I don't think you can understand the actions of this administration - i.e. make them make internal sense - without understanding the depth of the president's fundamentalist mindset. He's a fundamentalist convert and an alcoholic. Faith is the one thing that rescued him from a life of chaos. So fundamentalist faith itself - regardless of its content - is integral to his entire worldview. And fundamentalism cannot question; it is not empirical; it is the antithesis of skepticism. Hence this allegedly "conservative" president attacking conservatism at its philosophical core: its commitment to freedom, to doubt, to constitutional process, to prudence, to limited government, balanced budgets and the rule of law. Faith is to the new conservatism is what ideology was to the old leftism: an unquestioned orthodoxy from which all policy flows.

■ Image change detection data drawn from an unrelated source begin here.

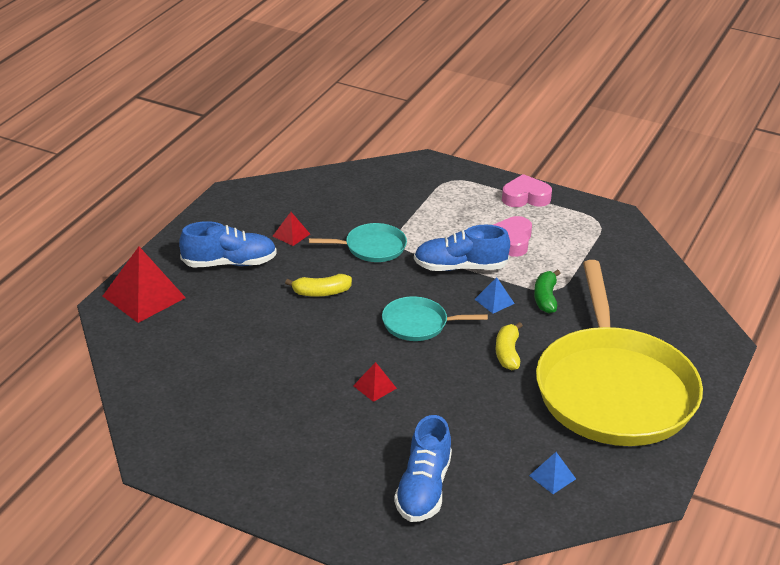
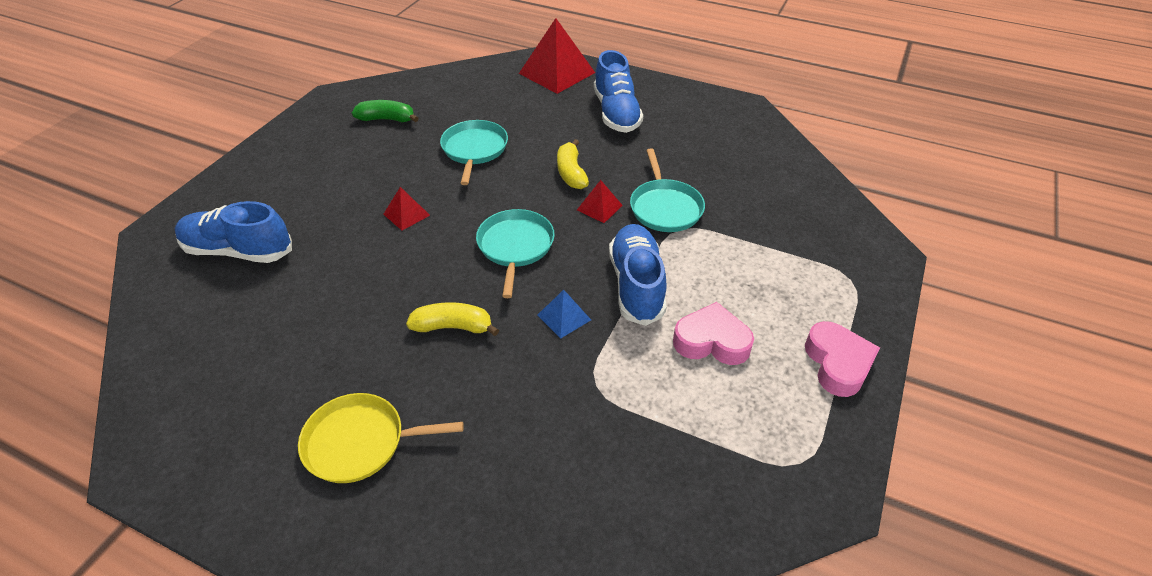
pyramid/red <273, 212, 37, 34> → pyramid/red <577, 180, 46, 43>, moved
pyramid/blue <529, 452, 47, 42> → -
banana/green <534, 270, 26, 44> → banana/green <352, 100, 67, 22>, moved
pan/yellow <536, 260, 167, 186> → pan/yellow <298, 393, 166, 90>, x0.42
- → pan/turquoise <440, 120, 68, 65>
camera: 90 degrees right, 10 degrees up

Cheney and Rumsfeld, however, do not strike me as the same. They're just bureaucratic brutalists, thrilled to have complete sanction to do as they please because they have the mandate from the leader-of-faith. Bush and Rove provide the fundamentalist voters; Cheney and Rummy get on with the war they want to wage. If they have to condescend to Bush's recently discovered faith in democratization, they'll humor him, while they bomb, wiretap and torture along what they think is the only path to security. They are enabled by the Christianist; but they're just plain old "bomb 'em to the stone-age" reactionaries.

Sooner or later this guy moves to the other side. He joins the sons and daughters of the Enlightenment. Count on it. He just needs to understand how reasonable the other side can be.

Ah, maybe he isn't coming across. Reasonableness is, as it always has been, relative. At least the other side gives it a go now and then, and doesn't dismiss the whole concept.

In any event, this flare-up inside the conservative movement is interesting. There's something authoritarian in it all, as John Dean pointed out in his new book, and cruelly exclusive. But at least they're organized and unified. They're not Democrats.

It's just too bad they roped in God on their side. It makes you wonder why He agreed.